[[ Record set, beginning ]]

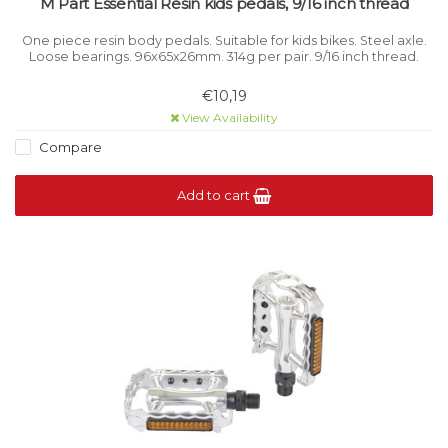
M Part Essential Resin kids pedals, 9/16 inch thread
One piece resin body pedals. Suitable for kids bikes. Steel axle.
Loose bearings. 96x65x26mm. 314g per pair. 9/16 inch thread.
€10,19
View Availability
Compare
Add to cart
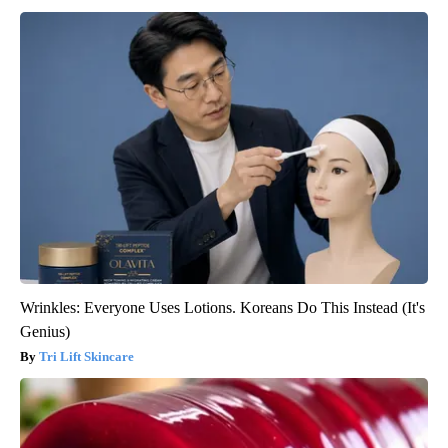
Wrinkles: Everyone Uses Lotions. Koreans Do This Instead (It's
Genius)
Tri Lift Skincare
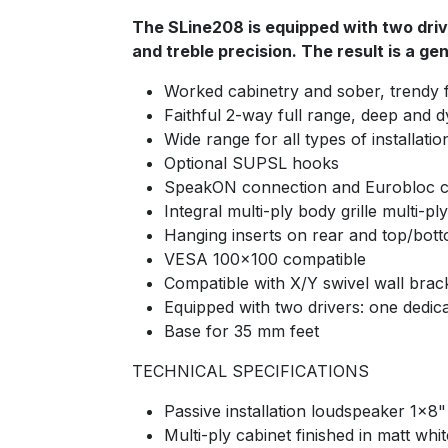
The SLine208 is equipped with two driv
and treble precision. The result is a g
Worked cabinetry and sober, trendy f
Faithful 2-way full range, deep and 
Wide range for all types of install
Optional SUPSL hooks
SpeakON connection and Eurobloc 
Integral multi-ply body grille multi-ply
Hanging inserts on rear and top/bott
VESA 100×100 compatible
Compatible with X/Y swivel wall brack
Equipped with two drivers: one dedica
Base for 35 mm feet
TECHNICAL SPECIFICATIONS
Passive installation loudspeaker 1x8
Multi-ply cabinet finished in matt whi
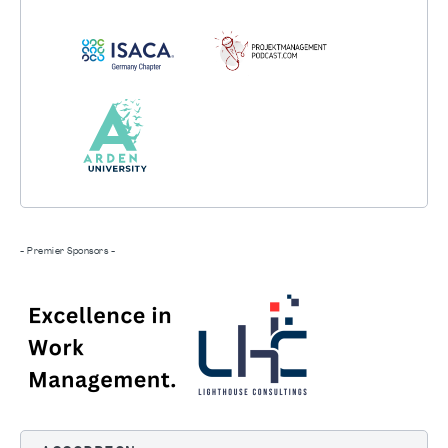
- Premier Sponsors -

[[ Record set, end ]]

# [Job item]
Retype the lines above exactly as they appear, from the line containing "Loose bearings. 96x65x26mm." through the line containing "Integral multi-ply body grille multi-ply", and leave out any pictures.

# [Exercise answer]
Loose bearings. 96x65x26mm. 314g per pair. 9/16 inch thread.
€10,19
View Availability
Compare
Add to cart
Wrinkles: Everyone Uses Lotions. Koreans Do This Instead (It's
Genius)
Tri Lift Skincare
The SLine208 is equipped with two driv
and treble precision. The result is a g
Worked cabinetry and sober, trendy f
Faithful 2-way full range, deep and 
Wide range for all types of install
Optional SUPSL hooks
SpeakON connection and Eurobloc 
Integral multi-ply body grille multi-ply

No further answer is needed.